Tiers payant généralisé : repoussé aux calendes grecques ?

25 Octobre 2017

En 2016 le gouvernement Hollande avait instauré la mise en place du tiers payant généralisé, une mesure attendue et espérée par des millions de personnes parmi les plus modestes.

En effet, celles-ci n’auraient plus eu à avancer la part prise en charge par la Sécurité sociale, soit 16,50 euros sur les 25 euros d’une consultation chez un généraliste, ni éventuellement les 7,50 euros pris en charge par leur mutuelle. Cette mesure déjà appliquée pour les maladies prises en charge à 100 % par l’Assurance maladie devait s’appliquer à l’ensemble de la population à partir du 30 novembre 2017.

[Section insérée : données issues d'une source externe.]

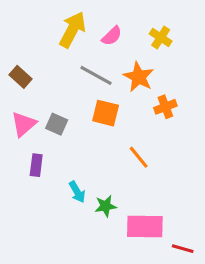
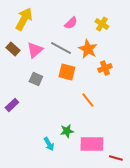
yellow arrow: (72, 30) -> (24, 19), moved
pink triangle: (24, 124) -> (35, 50), moved
purple rectangle: (36, 165) -> (12, 105), moved, turned 40
cyan arrow: (77, 192) -> (49, 144), moved

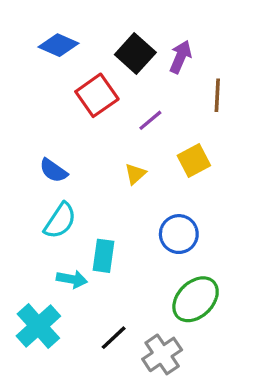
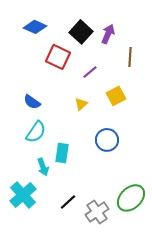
red square: (97, 95) -> (58, 57), turned -30
cyan arrow: (72, 279) -> (43, 167), turned 60
green ellipse: (196, 299) -> (131, 198), moved

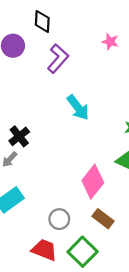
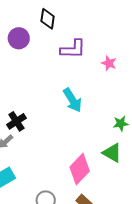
pink star: (110, 42) -> (109, 63), moved
purple L-shape: (58, 58) -> (73, 49), moved, turned 44

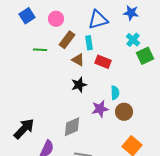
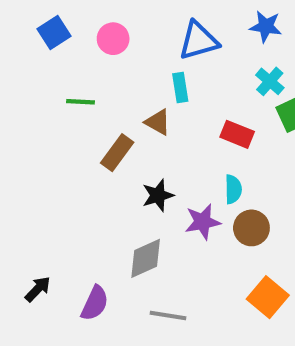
brown rectangle: (67, 40) -> (117, 153), moved
red rectangle: (103, 62) -> (237, 134), moved
black star: (79, 85) -> (158, 195), moved
black arrow: (24, 129) -> (38, 289), moved, size x0.6

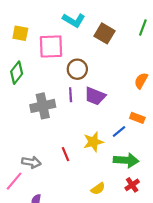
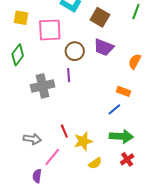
purple trapezoid: (95, 96) -> (104, 47), moved
orange rectangle: (137, 118) -> (124, 91), moved
yellow star: (93, 142) -> (83, 141), moved
pink line: (14, 181) -> (52, 157), moved

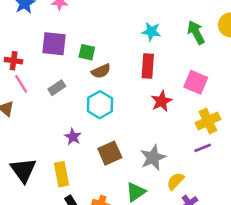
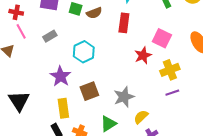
brown semicircle: (101, 71) -> (94, 13), moved
red star: (161, 101) -> (143, 55), moved
purple star: (73, 137) -> (60, 76), size x1.5
purple line: (203, 148) -> (172, 93), moved
yellow rectangle: (61, 174) -> (63, 108), moved

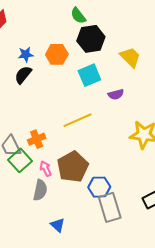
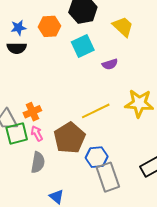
black semicircle: (23, 75) -> (17, 48), turned -126
yellow line: (77, 120) -> (96, 111), moved
green square: (20, 160) -> (17, 133), turned 30
pink arrow: (46, 169) -> (37, 133), moved

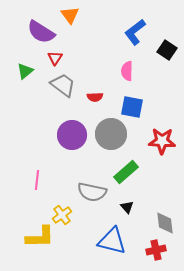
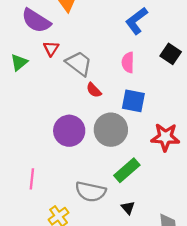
black square: (167, 50) -> (171, 54), moved
gray trapezoid: (63, 85) -> (79, 63), moved
red semicircle: (95, 97) -> (94, 90), turned 49

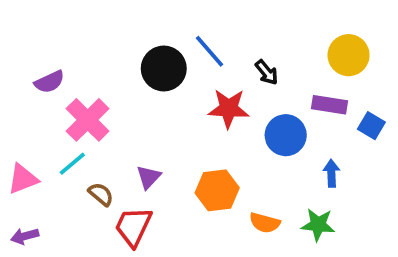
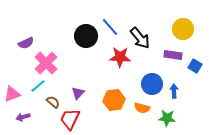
black arrow: (267, 72) -> (140, 38), size x1.6
blue circle: (286, 135) -> (152, 84), moved
orange semicircle: (265, 223) -> (142, 108), moved
purple arrow: (25, 236) -> (23, 117), moved

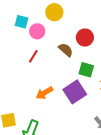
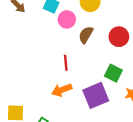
brown semicircle: (66, 50) -> (86, 35), moved, turned -112
red line: (33, 56) -> (66, 63), moved, turned -48

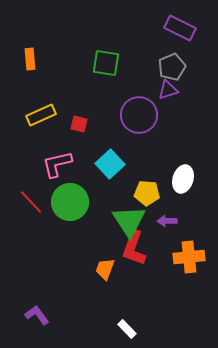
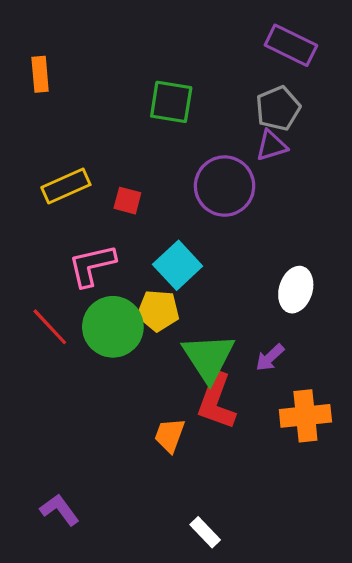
orange rectangle: (30, 59) -> (40, 74), moved
yellow pentagon: (147, 193) -> (158, 311), moved
purple arrow: (167, 221) -> (270, 358), turned -42

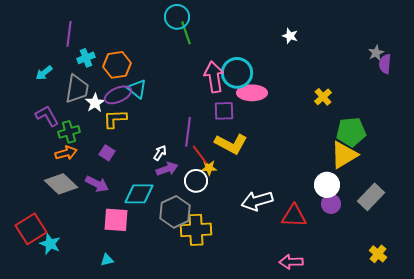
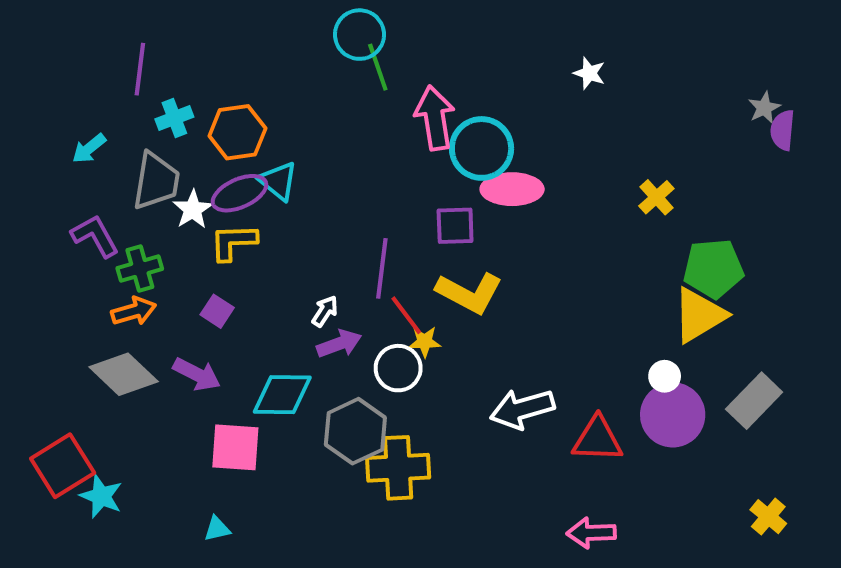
pink arrow: (214, 77) -> (435, 118), moved
white circle: (327, 185) -> (665, 376), size x0.6
purple circle: (331, 204) -> (673, 415), size x1.6

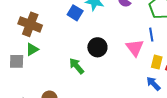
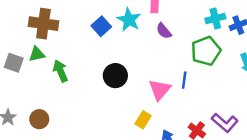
brown cross: (30, 24) -> (43, 24), turned -30
yellow rectangle: (157, 62) -> (143, 120), moved
green arrow: (77, 66) -> (60, 71), moved

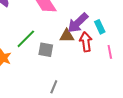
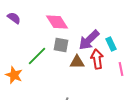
brown triangle: (67, 36) -> (77, 62), moved
gray square: (46, 50) -> (61, 45), moved

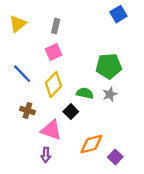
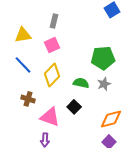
yellow triangle: (18, 24) -> (23, 35), moved, turned 30
black square: (71, 112) -> (74, 107), moved
orange diamond: (91, 144) -> (111, 119), moved

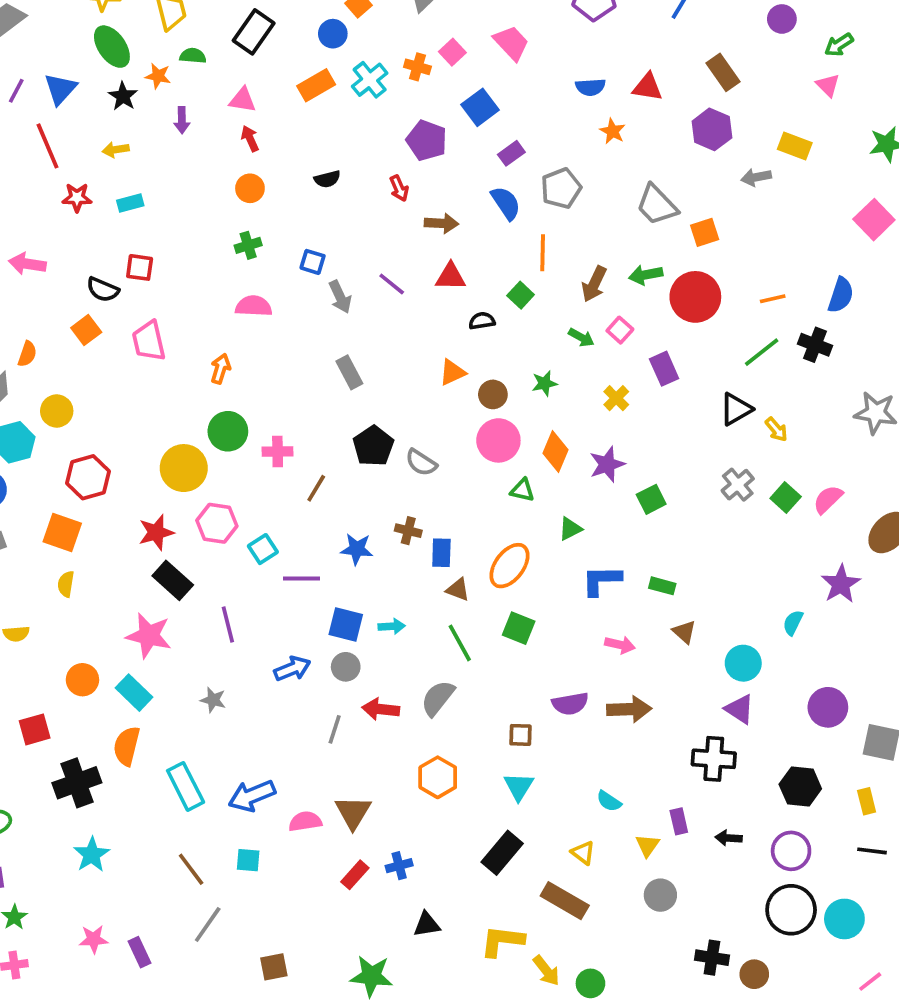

Mais Macron pendant sa campagne électorale avait évoqué le fait que le tiers payant soit « généralisable », donc optionnel, au lieu d’être « généralisé », donc obligatoire. Sa ministre de la Santé Agnès Buzyn vient d’annoncer que le tiers payant ne pourrait pas être appliqué le 30 novembre car, dit-elle, « nous ne sommes pas prêts techniquement ».

À l’annonce de la loi sur le tiers payant, de nombreux médecins avaient protesté contre cette mesure. Certains avaient utilisé des arguments révélateurs de leurs préjugés en expliquant par exemple que « la médecine ça se paye » et qu’il faut « responsabiliser » les malades. D’autres médecins, notamment dans les quartiers populaires ou les campagnes, n’étaient pas contre le tiers payant mais rejetaient une réforme dont ils craignaient un surcroît de travail et des retards de payement. Face à cette fronde, la ministre Marisol Touraine s’était donné le beau rôle de façon démagogique, en accusant tous les médecins de refuser une mesure en faveur des plus pauvres pour défendre une médecine à deux vitesses.

Aujourd’hui en repoussant l’instauration du tiers payant et en n’en faisant plus une mesure obligatoire, avant peut-être même de l’enterrer définitivement, Macron et le gouvernement ne font qu’appliquer, au domaine de la santé, l’austérité qu’ils veulent imposer à toute la population.